Skip the pictures. Give all the data again exactly.

Source records
Content starts

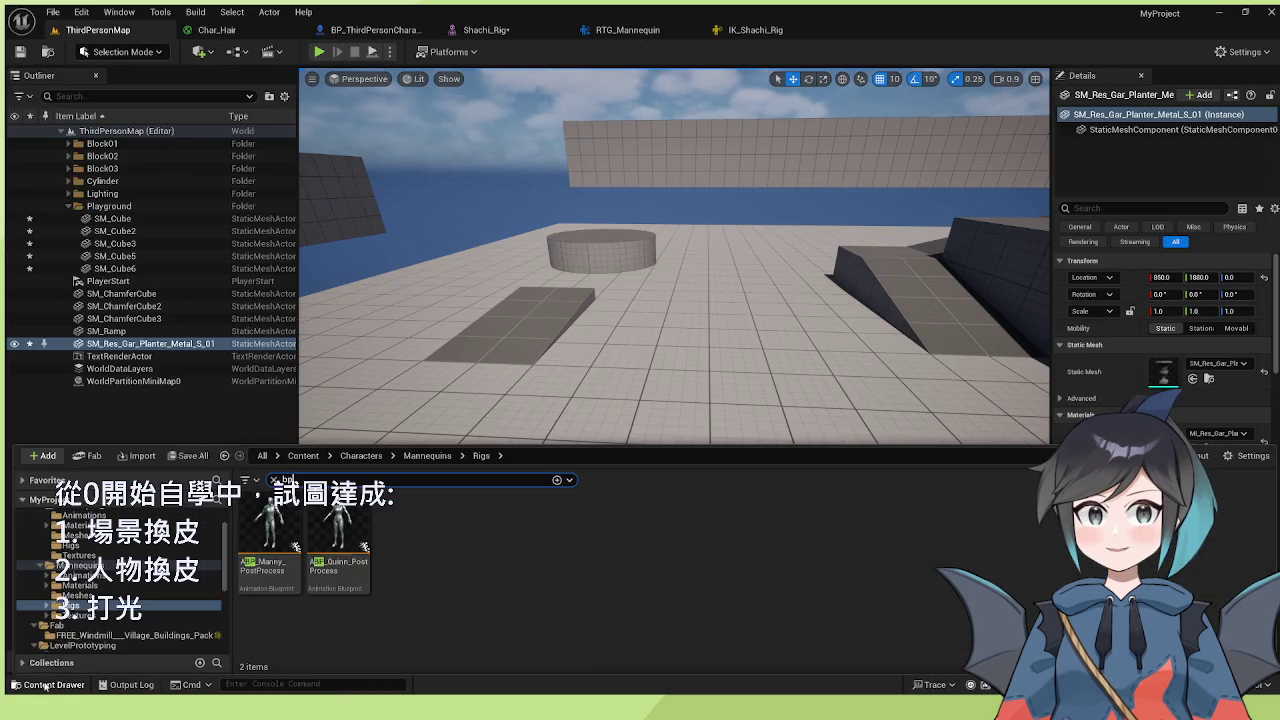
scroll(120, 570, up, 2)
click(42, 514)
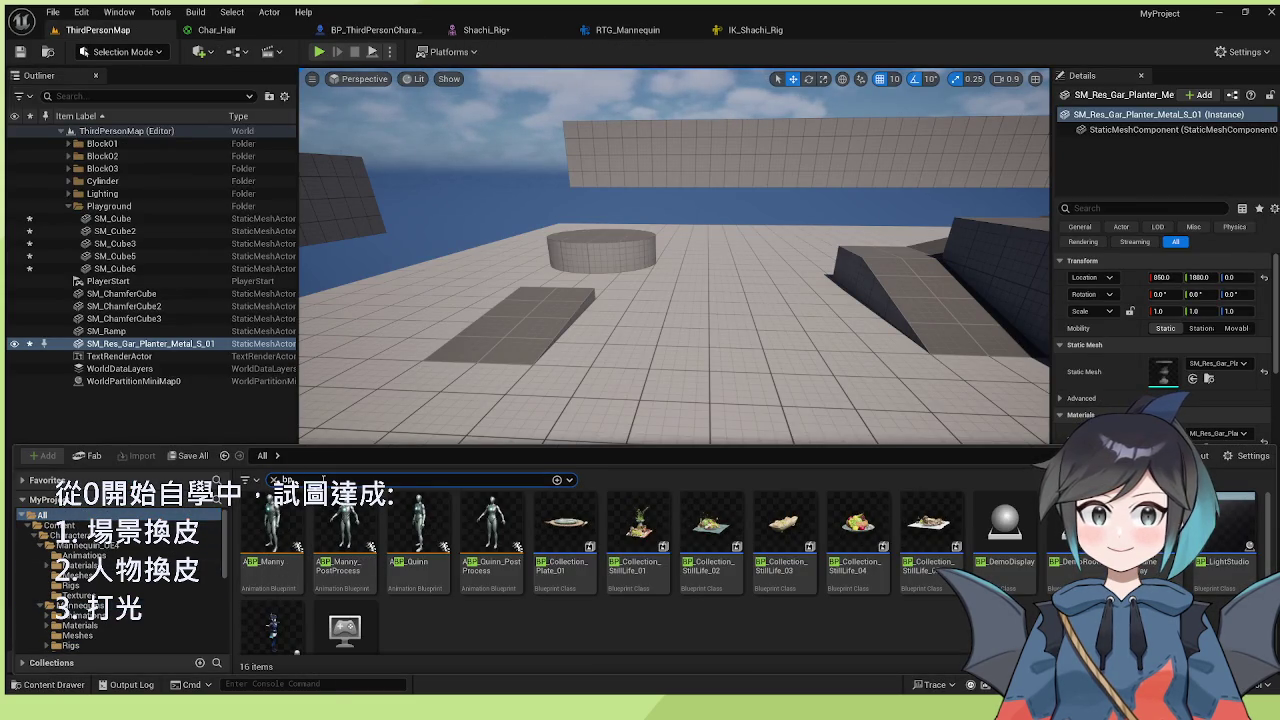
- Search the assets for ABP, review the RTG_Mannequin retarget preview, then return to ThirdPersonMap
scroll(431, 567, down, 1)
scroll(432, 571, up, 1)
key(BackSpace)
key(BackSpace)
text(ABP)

Content ends

Exercise response
scroll(120, 570, up, 2)
click(42, 514)
- Search the assets for ABP, review the RTG_Mannequin retarget preview, then return to ThirdPersonMap
scroll(431, 567, down, 1)
scroll(432, 571, up, 1)
key(BackSpace)
key(BackSpace)
text(ABP)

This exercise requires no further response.